Task 1: Could you reproduce, word for word, the stretch of the nanoscale research news from "An interdisciplinary team" through "platforms and applications."?
Task 2: How would the nanoscale research news go on from its last sentence? Write the next part.

Selected excerpt:

== Segment start ==

[Image above] Credit: NIST
Advancing nanoscale understanding, a team of Chinese researchers has developed a visualization technique based on in situ transmission electron microscopy (TEM) that offers novel and powerful functionality. It directly correlates the atomic-scale structure with physical and chemical properties.
An interdisciplinary team of scientists at the U.S. Naval Research Laboratory has demonstrated hyperthermal ion implantation as an effective means of substitutionally doping graphene—a hexagonally-arranged single-atomic thickness carbon sheet—with nitrogen atoms. The result is a low-defect film with a tunable bandstructure amenable to a variety of device platforms and applications.
University of Maryland researchers developed a quick and inexpensive method for constructing diamond-based hybrid nanoparticles in large quantities from the ground up. The process begins with nanoscale diamonds containing a ‘nitrogen vacancy’ impurity. By attaching quantum dots, the researchers can create various hybrid nanoparticles, including nanoscale semiconductors and magnets with precisely tailored properties.

== Segment end ==

Data section:
== Segment start ==

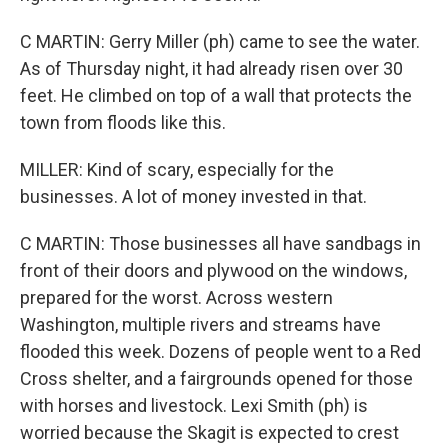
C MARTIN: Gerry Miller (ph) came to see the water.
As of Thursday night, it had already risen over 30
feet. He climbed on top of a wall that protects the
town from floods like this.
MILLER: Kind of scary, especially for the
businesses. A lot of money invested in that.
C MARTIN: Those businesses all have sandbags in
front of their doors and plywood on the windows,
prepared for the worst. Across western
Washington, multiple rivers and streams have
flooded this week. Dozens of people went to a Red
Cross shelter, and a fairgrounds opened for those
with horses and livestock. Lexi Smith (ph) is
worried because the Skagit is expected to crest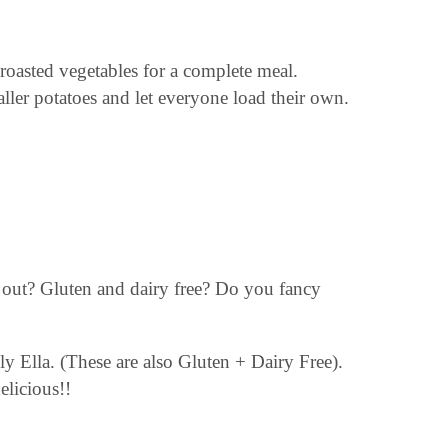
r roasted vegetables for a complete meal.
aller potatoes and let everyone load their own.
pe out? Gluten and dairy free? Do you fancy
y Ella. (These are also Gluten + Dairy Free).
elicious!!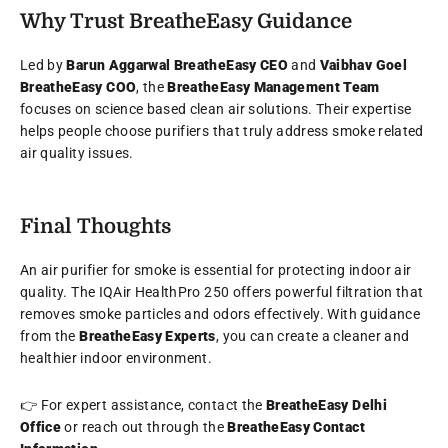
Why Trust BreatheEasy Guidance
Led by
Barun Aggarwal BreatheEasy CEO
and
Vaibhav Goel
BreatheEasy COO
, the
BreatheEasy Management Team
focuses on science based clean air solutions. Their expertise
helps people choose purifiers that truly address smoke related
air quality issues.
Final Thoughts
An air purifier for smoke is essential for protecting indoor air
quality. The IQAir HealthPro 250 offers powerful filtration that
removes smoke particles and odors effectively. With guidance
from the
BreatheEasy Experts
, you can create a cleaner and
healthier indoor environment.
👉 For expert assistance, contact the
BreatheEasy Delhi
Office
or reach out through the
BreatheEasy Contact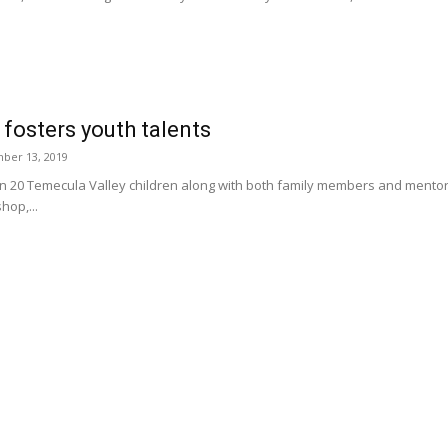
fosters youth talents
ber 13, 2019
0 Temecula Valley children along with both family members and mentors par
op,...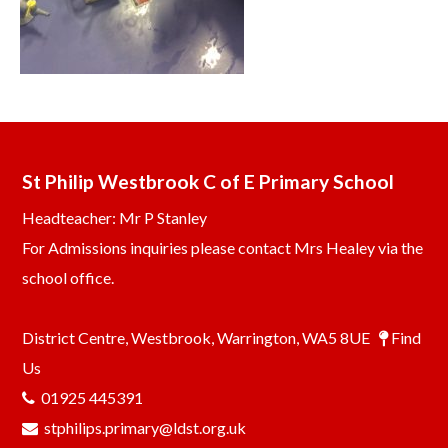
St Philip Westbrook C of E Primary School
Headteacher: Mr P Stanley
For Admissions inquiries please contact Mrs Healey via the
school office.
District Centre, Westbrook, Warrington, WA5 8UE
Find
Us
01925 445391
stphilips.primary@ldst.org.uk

== Segment end ==

Answer space 1:
An interdisciplinary team of scientists at the U.S. Naval Research Laboratory has demonstrated hyperthermal ion implantation as an effective means of substitutionally doping graphene—a hexagonally-arranged single-atomic thickness carbon sheet—with nitrogen atoms. The result is a low-defect film with a tunable bandstructure amenable to a variety of device platforms and applications.

Answer space 2:
Masdar Institute researchers have discovered a novel way to significantly increase the amount of sunlight that a solar absorber can convert into heat. By converting more of the solar energy that reaches Earth’s surface into heat in a low-cost way, the solar absorber can help make sustainable technologies that rely on solar heat, like solar thermal technologies, more efficient and affordable.
University of Oregon chemists have synthesized a stable and long-lasting carbon-based molecule that, they say, potentially could be applicable in solar cells and electronic devices. The molecule changes its bonding patterns to a magnetic biradical state when heated; it then returns to a fully bonded non-magnetic closed state at room temperature. That transition, they report, can be done repeatedly without decomposition.
Researchers have demonstrated calcium ion batteries (CIBs) using pigment electrodes such as Prussian blue and its analogues. The CIBs showed excellent cyclability of discharge and charge in a calcium-based organic electrolyte. This is thought to derive from strong atomic bonds in Prussian blue structures, which possess movable pathways for large-sized ions in three dimensions.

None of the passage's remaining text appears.